Automatic ship detection and confidence estimates
About the publication
Report number
17/01317
ISBN
978-82-464-2989-2
Format
PDF-document
Size
2.8 MB
Language
English
The Norwegian Defence Research Establishment (FFI) has been doing research on ship
detection in Synthetic Aperture Radar (SAR) imagery since the late 1980’s, and the Norwegian
Armed Forces have used SAR images operationally since 1998. From the beginning and until
now there has been a growing interest in operational ship detection. There are many key
questions in operational ship detection, and one is confidence levels for ship detection.
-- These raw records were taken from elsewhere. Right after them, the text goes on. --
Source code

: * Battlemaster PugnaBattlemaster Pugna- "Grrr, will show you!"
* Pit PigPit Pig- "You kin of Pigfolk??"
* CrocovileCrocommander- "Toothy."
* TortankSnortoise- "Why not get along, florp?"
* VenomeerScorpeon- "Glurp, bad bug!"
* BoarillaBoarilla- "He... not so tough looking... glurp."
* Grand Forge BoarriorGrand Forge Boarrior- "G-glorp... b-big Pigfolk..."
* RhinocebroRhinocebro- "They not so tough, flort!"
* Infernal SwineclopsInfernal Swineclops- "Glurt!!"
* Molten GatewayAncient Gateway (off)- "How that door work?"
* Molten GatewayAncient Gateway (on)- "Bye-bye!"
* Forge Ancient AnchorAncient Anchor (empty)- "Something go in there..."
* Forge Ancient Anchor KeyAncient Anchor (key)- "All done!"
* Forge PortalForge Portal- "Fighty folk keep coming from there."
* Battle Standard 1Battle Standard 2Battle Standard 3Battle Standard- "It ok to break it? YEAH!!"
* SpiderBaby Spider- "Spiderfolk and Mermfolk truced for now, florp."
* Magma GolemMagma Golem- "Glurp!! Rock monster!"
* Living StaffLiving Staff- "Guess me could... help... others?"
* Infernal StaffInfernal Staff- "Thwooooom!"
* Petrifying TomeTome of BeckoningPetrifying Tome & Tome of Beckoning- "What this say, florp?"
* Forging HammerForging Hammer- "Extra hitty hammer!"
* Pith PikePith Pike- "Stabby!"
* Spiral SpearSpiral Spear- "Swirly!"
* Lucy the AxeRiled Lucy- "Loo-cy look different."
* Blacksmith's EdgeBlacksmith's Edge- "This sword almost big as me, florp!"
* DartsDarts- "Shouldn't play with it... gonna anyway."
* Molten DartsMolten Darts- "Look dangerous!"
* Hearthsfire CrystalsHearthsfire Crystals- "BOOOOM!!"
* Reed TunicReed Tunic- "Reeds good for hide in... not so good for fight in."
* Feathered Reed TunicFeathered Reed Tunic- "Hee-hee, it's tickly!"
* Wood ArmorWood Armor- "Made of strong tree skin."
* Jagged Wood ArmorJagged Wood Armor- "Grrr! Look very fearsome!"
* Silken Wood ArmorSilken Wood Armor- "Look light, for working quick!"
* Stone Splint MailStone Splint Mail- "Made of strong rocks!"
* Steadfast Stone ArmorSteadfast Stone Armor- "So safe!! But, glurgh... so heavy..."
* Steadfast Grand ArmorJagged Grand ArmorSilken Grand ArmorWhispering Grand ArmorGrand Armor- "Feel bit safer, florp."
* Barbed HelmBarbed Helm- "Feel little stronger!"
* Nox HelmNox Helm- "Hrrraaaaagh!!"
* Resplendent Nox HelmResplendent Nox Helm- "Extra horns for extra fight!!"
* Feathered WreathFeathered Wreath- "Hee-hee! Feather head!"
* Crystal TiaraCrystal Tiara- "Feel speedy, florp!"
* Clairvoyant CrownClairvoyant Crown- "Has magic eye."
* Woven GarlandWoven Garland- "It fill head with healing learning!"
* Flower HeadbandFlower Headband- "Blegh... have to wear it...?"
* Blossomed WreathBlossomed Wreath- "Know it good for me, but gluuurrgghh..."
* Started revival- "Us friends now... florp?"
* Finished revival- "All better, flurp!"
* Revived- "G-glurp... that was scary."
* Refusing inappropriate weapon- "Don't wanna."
That
question and other factors related to confidence levels are being looked at in this report.
One way of making confidence estimates is to gather evidence that can support a decision
whether the vessel is a real ship or a false alarm. The ship size, ship-to-sea contrast, morphology
and ship wake detection can be used as pieces of evidence. The incidence angle of the SAR
satellite (e.g. if the satellite looks near-range or far-range) will affect the ability to detect a
vessel at sea. In addition, the latest SAR satellites have the possibility to acquire more images
each with different polarizations. Information about incidence angle and polarization can be
used to improve the confidence estimate.
The algorithms described in this report can be improved over time with more validated data
available. Land based and space based Automatic Identification System (AIS) data should be
used to be able to provide significant input to the algorithms for validation of ship detection in
SAR imagery.
FFI has developed an automatic ship detection tool, AEGIR, which detects vessels in all
polarisation channels. The algorithms described are implemented in AEGIR.